Booking.com is laying off roughly 4,500 employees as the brand looks to reorganize following the devastating impact of COVID-19.
The company says up to 25% of the global workforce of 17,500 will leave as part of a major restructuring of the organization.
Details as to where the cuts will be being made across its portfolio of businesses will be worked out in due course as it negotiates with its various Works Councils and unions.
A statement from the company says the COVID-19 crisis has "devastated the travel industry," and it continues to feel the impact as bookings are still "significantly reduced."
It adds: "While we have done much to save as many jobs as possible, we believe we must restructure our organization to match our expectation of the future of travel.
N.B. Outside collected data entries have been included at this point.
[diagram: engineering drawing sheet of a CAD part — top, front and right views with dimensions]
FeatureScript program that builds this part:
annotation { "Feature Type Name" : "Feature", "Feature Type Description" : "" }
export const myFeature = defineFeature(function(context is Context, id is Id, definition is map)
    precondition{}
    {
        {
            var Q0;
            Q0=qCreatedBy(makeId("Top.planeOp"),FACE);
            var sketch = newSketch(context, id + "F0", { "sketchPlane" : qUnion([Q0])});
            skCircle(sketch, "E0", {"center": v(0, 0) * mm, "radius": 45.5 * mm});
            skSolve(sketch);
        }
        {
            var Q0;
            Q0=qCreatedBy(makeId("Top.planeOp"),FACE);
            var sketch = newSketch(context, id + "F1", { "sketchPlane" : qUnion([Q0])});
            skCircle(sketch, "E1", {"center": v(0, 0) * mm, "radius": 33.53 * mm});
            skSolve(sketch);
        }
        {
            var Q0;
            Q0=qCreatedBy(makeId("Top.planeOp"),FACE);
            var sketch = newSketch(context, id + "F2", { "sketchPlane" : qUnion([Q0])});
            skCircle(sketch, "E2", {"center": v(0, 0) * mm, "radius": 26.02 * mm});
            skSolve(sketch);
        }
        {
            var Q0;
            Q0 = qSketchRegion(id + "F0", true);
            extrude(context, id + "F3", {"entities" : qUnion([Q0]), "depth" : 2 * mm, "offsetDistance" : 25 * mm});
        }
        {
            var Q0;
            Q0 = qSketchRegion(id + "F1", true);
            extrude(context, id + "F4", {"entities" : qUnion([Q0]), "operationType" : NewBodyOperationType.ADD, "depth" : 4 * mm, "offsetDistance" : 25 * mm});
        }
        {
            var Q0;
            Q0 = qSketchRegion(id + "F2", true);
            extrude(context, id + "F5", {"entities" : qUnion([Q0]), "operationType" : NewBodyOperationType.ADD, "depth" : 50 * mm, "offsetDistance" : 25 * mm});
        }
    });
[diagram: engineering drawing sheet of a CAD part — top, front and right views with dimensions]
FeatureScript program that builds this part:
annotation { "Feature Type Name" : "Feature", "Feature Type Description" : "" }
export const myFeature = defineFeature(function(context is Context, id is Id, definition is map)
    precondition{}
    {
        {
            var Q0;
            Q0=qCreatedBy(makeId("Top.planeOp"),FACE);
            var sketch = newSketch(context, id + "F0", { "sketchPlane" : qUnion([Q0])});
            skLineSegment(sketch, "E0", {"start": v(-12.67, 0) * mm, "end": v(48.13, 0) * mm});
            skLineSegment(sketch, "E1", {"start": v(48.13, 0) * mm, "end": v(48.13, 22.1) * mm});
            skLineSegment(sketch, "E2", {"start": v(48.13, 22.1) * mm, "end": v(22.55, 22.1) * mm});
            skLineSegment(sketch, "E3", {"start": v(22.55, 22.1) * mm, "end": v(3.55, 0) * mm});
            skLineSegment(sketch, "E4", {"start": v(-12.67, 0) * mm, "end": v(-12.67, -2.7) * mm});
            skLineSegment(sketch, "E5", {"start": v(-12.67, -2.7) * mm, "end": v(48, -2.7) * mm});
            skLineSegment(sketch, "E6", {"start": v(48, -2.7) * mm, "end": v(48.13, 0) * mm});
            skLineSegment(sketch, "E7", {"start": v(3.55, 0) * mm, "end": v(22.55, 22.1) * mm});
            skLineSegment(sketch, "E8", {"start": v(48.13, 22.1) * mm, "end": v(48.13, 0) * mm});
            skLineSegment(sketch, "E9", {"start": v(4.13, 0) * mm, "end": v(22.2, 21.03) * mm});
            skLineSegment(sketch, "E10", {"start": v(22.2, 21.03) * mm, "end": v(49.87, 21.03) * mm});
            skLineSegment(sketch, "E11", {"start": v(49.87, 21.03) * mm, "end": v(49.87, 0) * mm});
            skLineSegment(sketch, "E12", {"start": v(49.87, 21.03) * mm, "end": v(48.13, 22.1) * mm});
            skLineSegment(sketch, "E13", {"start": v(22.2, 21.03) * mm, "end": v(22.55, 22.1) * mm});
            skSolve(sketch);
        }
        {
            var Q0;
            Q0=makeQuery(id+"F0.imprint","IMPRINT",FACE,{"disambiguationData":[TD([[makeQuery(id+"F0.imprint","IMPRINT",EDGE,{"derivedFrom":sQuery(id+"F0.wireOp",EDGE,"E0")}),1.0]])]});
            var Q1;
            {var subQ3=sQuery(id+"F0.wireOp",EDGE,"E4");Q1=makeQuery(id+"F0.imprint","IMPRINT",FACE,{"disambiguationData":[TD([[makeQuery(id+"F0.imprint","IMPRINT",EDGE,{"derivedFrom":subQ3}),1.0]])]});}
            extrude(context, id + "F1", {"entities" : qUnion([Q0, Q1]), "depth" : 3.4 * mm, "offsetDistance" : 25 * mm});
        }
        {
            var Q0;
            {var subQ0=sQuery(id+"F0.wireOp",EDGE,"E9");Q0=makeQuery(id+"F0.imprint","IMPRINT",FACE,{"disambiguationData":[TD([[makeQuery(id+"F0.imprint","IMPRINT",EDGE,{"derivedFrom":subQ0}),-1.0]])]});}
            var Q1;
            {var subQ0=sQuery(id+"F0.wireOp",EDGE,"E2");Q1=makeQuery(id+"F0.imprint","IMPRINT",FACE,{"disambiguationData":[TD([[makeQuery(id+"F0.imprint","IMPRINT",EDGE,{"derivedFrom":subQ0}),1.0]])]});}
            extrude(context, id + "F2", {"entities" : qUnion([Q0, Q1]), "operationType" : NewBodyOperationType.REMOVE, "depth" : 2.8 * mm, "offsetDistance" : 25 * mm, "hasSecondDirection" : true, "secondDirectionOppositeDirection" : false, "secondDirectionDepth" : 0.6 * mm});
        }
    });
"So unfortunately, as a result of the crisis, we, like so many other travel companies, need to take the extremely difficult step to reduce our global workforce, with up to 25% of the global employee base intended to be impacted."
Latest steps
Booking.com owner Booking Holdings (operator of Agoda, Priceline, Kayak, OpenTable, Momondo and others) has operations in 65 countries around the world and currently 26,000 staff.
The cost-savings at Booking.com come three months after the group halted stock buybacks, dramatically reduced marketing spending – the first quarter figure was $851 million compared to $1.2 billion a year earlier – implemented a hiring freeze and reduced executive compensation.
In May, the company completed a “strategic evaluation” of sister brands Kayak and OpenTable, which led to layoffs and furloughs that CFO David Goulden says cut costs at those particular brands by about 20%.
At the outset of the pandemic in March, Booking Holdings put into place a number of steps around supporting its financial position, including an offering of senior notes, which is expected to raise $3.23 billion, as well as an offering of convertible senior notes to net an additional $735 million.
The proceeds would go toward "general corporate purposes which may include the repayment of debt."
At the time, the company said that even before the announced external financing, it believed if the current business volumes stayed the same, it could meet “operational and other needs … through at least the end of 2021.”
First-quarter 2020 earnings at Booking Holdings (it releases figures for the second quarter later this week) did not accurately reflect the severity of the impact of COVID-19, CEO Glenn Fogel said at the time.
Gross travel bookings dropped to $12.4 billion in the January to March period of 2020 – still a massive number, but a whopping 51% less than it was one year earlier ($25.4 billion).
Much of the loss came in the category of room nights booked, which had been down 43% year-over-year in the first quarter.